**Directive**:
Transcribe each of the rows below character for character.

**Source data**:
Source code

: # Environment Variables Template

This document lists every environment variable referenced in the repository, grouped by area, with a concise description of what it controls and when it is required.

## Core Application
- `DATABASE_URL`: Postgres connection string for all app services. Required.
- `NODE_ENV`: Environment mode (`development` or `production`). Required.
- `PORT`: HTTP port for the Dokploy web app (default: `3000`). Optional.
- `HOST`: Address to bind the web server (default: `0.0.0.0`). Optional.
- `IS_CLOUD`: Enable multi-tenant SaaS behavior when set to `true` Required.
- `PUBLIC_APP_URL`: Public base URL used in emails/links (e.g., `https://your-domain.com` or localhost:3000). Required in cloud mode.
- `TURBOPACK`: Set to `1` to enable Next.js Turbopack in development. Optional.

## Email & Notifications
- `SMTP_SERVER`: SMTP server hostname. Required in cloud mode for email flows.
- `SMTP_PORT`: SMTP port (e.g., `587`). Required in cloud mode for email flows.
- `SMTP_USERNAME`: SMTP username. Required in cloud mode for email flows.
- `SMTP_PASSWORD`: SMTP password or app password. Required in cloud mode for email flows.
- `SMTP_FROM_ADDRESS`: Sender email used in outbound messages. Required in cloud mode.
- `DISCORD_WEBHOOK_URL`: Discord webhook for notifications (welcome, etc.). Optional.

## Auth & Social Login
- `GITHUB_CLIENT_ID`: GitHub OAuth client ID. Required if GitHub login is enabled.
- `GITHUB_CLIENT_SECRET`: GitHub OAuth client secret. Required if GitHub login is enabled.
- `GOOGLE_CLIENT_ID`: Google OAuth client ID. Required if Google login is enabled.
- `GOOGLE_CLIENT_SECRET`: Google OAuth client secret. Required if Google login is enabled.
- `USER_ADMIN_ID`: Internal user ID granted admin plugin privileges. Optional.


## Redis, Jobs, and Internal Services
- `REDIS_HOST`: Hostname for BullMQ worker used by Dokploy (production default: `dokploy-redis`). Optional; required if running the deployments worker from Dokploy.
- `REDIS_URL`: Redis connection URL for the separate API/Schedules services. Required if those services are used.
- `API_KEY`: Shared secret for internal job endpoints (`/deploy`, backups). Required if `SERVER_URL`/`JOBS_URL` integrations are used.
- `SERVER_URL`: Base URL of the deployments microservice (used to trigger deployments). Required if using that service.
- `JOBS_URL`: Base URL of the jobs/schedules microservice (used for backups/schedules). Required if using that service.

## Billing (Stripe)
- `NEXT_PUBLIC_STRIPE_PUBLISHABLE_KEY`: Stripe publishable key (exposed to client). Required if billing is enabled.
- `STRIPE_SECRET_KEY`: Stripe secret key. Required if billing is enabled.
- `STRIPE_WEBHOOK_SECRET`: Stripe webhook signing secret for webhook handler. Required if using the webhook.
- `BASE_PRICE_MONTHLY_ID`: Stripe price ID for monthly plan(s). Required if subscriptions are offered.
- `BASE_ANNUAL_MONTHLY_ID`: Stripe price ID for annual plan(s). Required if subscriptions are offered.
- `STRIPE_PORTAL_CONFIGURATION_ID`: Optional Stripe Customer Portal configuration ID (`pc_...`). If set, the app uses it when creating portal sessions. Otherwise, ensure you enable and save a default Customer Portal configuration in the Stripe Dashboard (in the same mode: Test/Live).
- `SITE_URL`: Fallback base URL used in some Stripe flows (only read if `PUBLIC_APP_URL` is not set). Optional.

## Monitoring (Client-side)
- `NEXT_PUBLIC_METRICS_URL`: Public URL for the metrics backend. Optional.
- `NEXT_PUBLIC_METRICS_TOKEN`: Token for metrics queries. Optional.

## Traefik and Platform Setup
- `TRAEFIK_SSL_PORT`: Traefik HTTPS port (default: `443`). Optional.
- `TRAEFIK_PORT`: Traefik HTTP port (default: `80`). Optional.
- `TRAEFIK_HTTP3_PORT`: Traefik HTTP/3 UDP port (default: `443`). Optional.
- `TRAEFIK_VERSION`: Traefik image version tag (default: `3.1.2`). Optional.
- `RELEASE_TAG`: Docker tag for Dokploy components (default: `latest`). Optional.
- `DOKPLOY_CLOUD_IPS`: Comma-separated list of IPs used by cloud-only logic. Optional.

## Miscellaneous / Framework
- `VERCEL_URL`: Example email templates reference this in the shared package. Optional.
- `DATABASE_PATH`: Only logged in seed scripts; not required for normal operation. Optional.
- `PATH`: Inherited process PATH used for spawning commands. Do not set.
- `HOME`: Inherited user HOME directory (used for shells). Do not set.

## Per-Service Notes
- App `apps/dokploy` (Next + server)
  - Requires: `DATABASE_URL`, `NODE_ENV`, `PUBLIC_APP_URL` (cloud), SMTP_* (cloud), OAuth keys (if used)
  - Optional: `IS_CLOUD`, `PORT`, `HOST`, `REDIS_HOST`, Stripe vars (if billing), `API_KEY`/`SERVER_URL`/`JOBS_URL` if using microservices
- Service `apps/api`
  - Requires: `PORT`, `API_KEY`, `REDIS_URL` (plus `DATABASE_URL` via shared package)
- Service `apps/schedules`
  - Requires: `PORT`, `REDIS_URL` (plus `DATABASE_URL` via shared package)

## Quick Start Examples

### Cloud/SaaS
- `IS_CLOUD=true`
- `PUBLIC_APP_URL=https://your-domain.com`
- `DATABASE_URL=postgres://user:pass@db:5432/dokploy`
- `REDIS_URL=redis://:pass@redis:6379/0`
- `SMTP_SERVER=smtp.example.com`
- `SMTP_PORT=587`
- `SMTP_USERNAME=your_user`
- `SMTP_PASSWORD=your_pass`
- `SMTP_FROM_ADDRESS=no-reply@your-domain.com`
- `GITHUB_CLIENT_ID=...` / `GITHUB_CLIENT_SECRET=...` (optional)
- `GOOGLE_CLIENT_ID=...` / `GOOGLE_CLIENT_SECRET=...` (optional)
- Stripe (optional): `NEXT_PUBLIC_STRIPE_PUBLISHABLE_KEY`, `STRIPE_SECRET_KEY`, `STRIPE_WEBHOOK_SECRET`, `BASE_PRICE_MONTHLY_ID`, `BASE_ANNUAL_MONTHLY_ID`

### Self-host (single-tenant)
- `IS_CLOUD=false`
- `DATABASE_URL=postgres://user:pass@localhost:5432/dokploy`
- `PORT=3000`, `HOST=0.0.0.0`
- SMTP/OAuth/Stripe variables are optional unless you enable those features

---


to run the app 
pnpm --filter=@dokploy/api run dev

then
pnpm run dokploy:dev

**Answer to this exercise**:
Source code

: # Environment Variables Template

This document lists every environment variable referenced in the repository, grouped by area, with a concise description of what it controls and when it is required.

## Core Application
- `DATABASE_URL`: Postgres connection string for all app services. Required.
- `NODE_ENV`: Environment mode (`development` or `production`). Required.
- `PORT`: HTTP port for the Dokploy web app (default: `3000`). Optional.
- `HOST`: Address to bind the web server (default: `0.0.0.0`). Optional.
- `IS_CLOUD`: Enable multi-tenant SaaS behavior when set to `true` Required.
- `PUBLIC_APP_URL`: Public base URL used in emails/links (e.g., `https://your-domain.com` or localhost:3000). Required in cloud mode.
- `TURBOPACK`: Set to `1` to enable Next.js Turbopack in development. Optional.

## Email & Notifications
- `SMTP_SERVER`: SMTP server hostname. Required in cloud mode for email flows.
- `SMTP_PORT`: SMTP port (e.g., `587`). Required in cloud mode for email flows.
- `SMTP_USERNAME`: SMTP username. Required in cloud mode for email flows.
- `SMTP_PASSWORD`: SMTP password or app password. Required in cloud mode for email flows.
- `SMTP_FROM_ADDRESS`: Sender email used in outbound messages. Required in cloud mode.
- `DISCORD_WEBHOOK_URL`: Discord webhook for notifications (welcome, etc.). Optional.

## Auth & Social Login
- `GITHUB_CLIENT_ID`: GitHub OAuth client ID. Required if GitHub login is enabled.
- `GITHUB_CLIENT_SECRET`: GitHub OAuth client secret. Required if GitHub login is enabled.
- `GOOGLE_CLIENT_ID`: Google OAuth client ID. Required if Google login is enabled.
- `GOOGLE_CLIENT_SECRET`: Google OAuth client secret. Required if Google login is enabled.
- `USER_ADMIN_ID`: Internal user ID granted admin plugin privileges. Optional.


## Redis, Jobs, and Internal Services
- `REDIS_HOST`: Hostname for BullMQ worker used by Dokploy (production default: `dokploy-redis`). Optional; required if running the deployments worker from Dokploy.
- `REDIS_URL`: Redis connection URL for the separate API/Schedules services. Required if those services are used.
- `API_KEY`: Shared secret for internal job endpoints (`/deploy`, backups). Required if `SERVER_URL`/`JOBS_URL` integrations are used.
- `SERVER_URL`: Base URL of the deployments microservice (used to trigger deployments). Required if using that service.
- `JOBS_URL`: Base URL of the jobs/schedules microservice (used for backups/schedules). Required if using that service.

## Billing (Stripe)
- `NEXT_PUBLIC_STRIPE_PUBLISHABLE_KEY`: Stripe publishable key (exposed to client). Required if billing is enabled.
- `STRIPE_SECRET_KEY`: Stripe secret key. Required if billing is enabled.
- `STRIPE_WEBHOOK_SECRET`: Stripe webhook signing secret for webhook handler. Required if using the webhook.
- `BASE_PRICE_MONTHLY_ID`: Stripe price ID for monthly plan(s). Required if subscriptions are offered.
- `BASE_ANNUAL_MONTHLY_ID`: Stripe price ID for annual plan(s). Required if subscriptions are offered.
- `STRIPE_PORTAL_CONFIGURATION_ID`: Optional Stripe Customer Portal configuration ID (`pc_...`). If set, the app uses it when creating portal sessions. Otherwise, ensure you enable and save a default Customer Portal configuration in the Stripe Dashboard (in the same mode: Test/Live).
- `SITE_URL`: Fallback base URL used in some Stripe flows (only read if `PUBLIC_APP_URL` is not set). Optional.

## Monitoring (Client-side)
- `NEXT_PUBLIC_METRICS_URL`: Public URL for the metrics backend. Optional.
- `NEXT_PUBLIC_METRICS_TOKEN`: Token for metrics queries. Optional.

## Traefik and Platform Setup
- `TRAEFIK_SSL_PORT`: Traefik HTTPS port (default: `443`). Optional.
- `TRAEFIK_PORT`: Traefik HTTP port (default: `80`). Optional.
- `TRAEFIK_HTTP3_PORT`: Traefik HTTP/3 UDP port (default: `443`). Optional.
- `TRAEFIK_VERSION`: Traefik image version tag (default: `3.1.2`). Optional.
- `RELEASE_TAG`: Docker tag for Dokploy components (default: `latest`). Optional.
- `DOKPLOY_CLOUD_IPS`: Comma-separated list of IPs used by cloud-only logic. Optional.

## Miscellaneous / Framework
- `VERCEL_URL`: Example email templates reference this in the shared package. Optional.
- `DATABASE_PATH`: Only logged in seed scripts; not required for normal operation. Optional.
- `PATH`: Inherited process PATH used for spawning commands. Do not set.
- `HOME`: Inherited user HOME directory (used for shells). Do not set.

## Per-Service Notes
- App `apps/dokploy` (Next + server)
  - Requires: `DATABASE_URL`, `NODE_ENV`, `PUBLIC_APP_URL` (cloud), SMTP_* (cloud), OAuth keys (if used)
  - Optional: `IS_CLOUD`, `PORT`, `HOST`, `REDIS_HOST`, Stripe vars (if billing), `API_KEY`/`SERVER_URL`/`JOBS_URL` if using microservices
- Service `apps/api`
  - Requires: `PORT`, `API_KEY`, `REDIS_URL` (plus `DATABASE_URL` via shared package)
- Service `apps/schedules`
  - Requires: `PORT`, `REDIS_URL` (plus `DATABASE_URL` via shared package)

## Quick Start Examples

### Cloud/SaaS
- `IS_CLOUD=true`
- `PUBLIC_APP_URL=https://your-domain.com`
- `DATABASE_URL=postgres://user:pass@db:5432/dokploy`
- `REDIS_URL=redis://:pass@redis:6379/0`
- `SMTP_SERVER=smtp.example.com`
- `SMTP_PORT=587`
- `SMTP_USERNAME=your_user`
- `SMTP_PASSWORD=your_pass`
- `SMTP_FROM_ADDRESS=no-reply@your-domain.com`
- `GITHUB_CLIENT_ID=...` / `GITHUB_CLIENT_SECRET=...` (optional)
- `GOOGLE_CLIENT_ID=...` / `GOOGLE_CLIENT_SECRET=...` (optional)
- Stripe (optional): `NEXT_PUBLIC_STRIPE_PUBLISHABLE_KEY`, `STRIPE_SECRET_KEY`, `STRIPE_WEBHOOK_SECRET`, `BASE_PRICE_MONTHLY_ID`, `BASE_ANNUAL_MONTHLY_ID`

### Self-host (single-tenant)
- `IS_CLOUD=false`
- `DATABASE_URL=postgres://user:pass@localhost:5432/dokploy`
- `PORT=3000`, `HOST=0.0.0.0`
- SMTP/OAuth/Stripe variables are optional unless you enable those features

---


to run the app 
pnpm --filter=@dokploy/api run dev

then
pnpm run dokploy:dev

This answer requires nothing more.